Proof of "the continuous image of a connected set is connected"

Question

None of the existing questions is exactly answering my question so I'm posting a new question, but feel free to refer me to some already answered question!

In Rudin Theorem 4.22, we know that

If $f$ is a continuous mapping of a metric space $X$ into a metric space $Y$, and $E$ is a connected subset of $X$, then $f(E)$ is connected.

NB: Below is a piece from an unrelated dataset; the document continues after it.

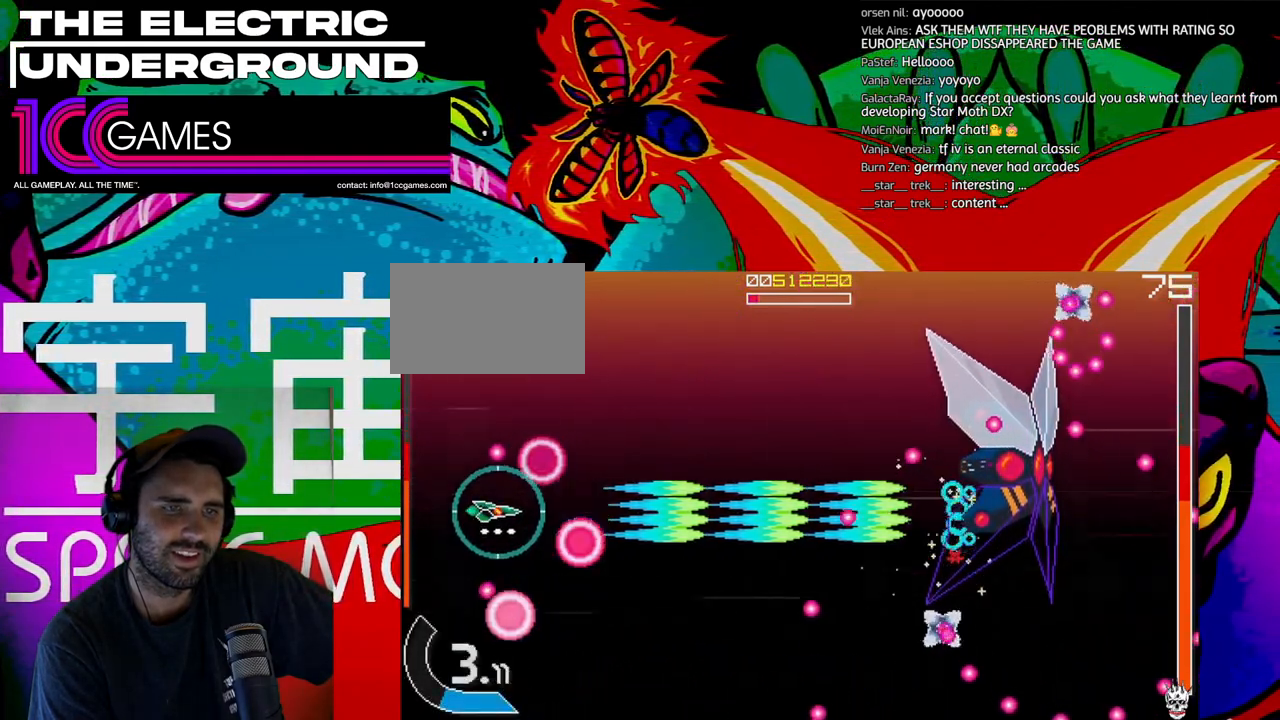
{"dt_ms": 500, "buttons": ["SQUARE", "TRIANGLE"], "left_stick": "right", "events": [[67, "left_stick", "up"], [233, "left_stick", "right"]]}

In the proof, we started with consider $f(E) = A \cup B$, where $A$ and $B$ are nonempty separated subsets. Then put $G = E \cap f^{-1}(A)$ and $H = E \cap f^{-1}(B)$. Then Rudin is claiming that $E = G \cup H$. I'm a little suspicious about this. What if $f$ is non-surjective, then $f^{-1}(A) \cup f^{-1}(B)$ is only a proper subset of $E$? Is there a property of $f$ being continuous that forces $f$ to be 1-1?

Answer 1

$f^{-1}(A) \cup f^{-1}(B)$ may be larger than $E$, but it must contain $E$: if $x \in E$, $f(x) \in f(E) = A \cup B$. Then either $f(x) \in A$ or $f(x) \in B$. In the first case, $x \in f^{-1}(A)$, and in the second $x \in f^{-1}(B)$. (The fact that $f^{-1}(A) \cup f^{-1}(B)$ may be larger than $E$ is the reason for intersecting with $E$ when defining $G$ and $H$.)

Answer 2

For all $x\in X$ we have $$ \begin{align} x\in G\cup H &\iff [(x\in E \cap f^{-1}A)\lor (x\in E\cap f^{-1}B] \\ & \iff [x\in E \land (f(x)\in A\lor f(x)\in B)] \\ & \iff [x\in E\land f(x)\in f(E)] \\ & \iff x\in E. \end{align} $$

Answer 3

If $e \in E$, then $f(e) \in f(E) = A \cup B$.
So, $f(e) \in A$ or $f(e) \in B$.
So, $e \in f^{-1}(A)$ or $e \in f^{-1}(B)$.
So, $e \in f^{-1}(A) \cup f^{-1}(B)$.
So, $E \subset f^{-1}(A) \cup f^{-1}(B)$.

So, $E = E \cap (f^{-1}(A) \cup f^{-1}(B)) = (E \cap f^{-1}(A)) \cup (E \cap f^{-1}(B)) = G \cup H$.

$A \cap B = \emptyset$.
So, $f^{-1}(A) \cap f^{-1}(B) = \emptyset$.
So, $\emptyset = E \cap \emptyset = E \cap (f^{-1}(A) \cap f^{-1}(B)) = (E \cap f^{-1}(A)) \cap (E \cap f^{-1}(B)) = G \cap H$

Answer 4

Suppose $E$ is connected subset of $X$. We need to prove that $f(E)$ is connected. Assume the contrary. $f(E)=C\cup D$ forms a separation of $f(E)$. Since $f$ is surjective therefore both $f^{-1}(C)$ and $f^{-1}(D)$ are non-empty subsets of $E$. due to continuity $f^{-1}(C)$ and $f^{-1}(D)$ are open in $X$. $f^{-1}(C) \cap f^{-1}(D)=f^{-1}(C\cap D)=f^{-1}(\phi)=\phi$. Contradicting the fact that $E$ is connected.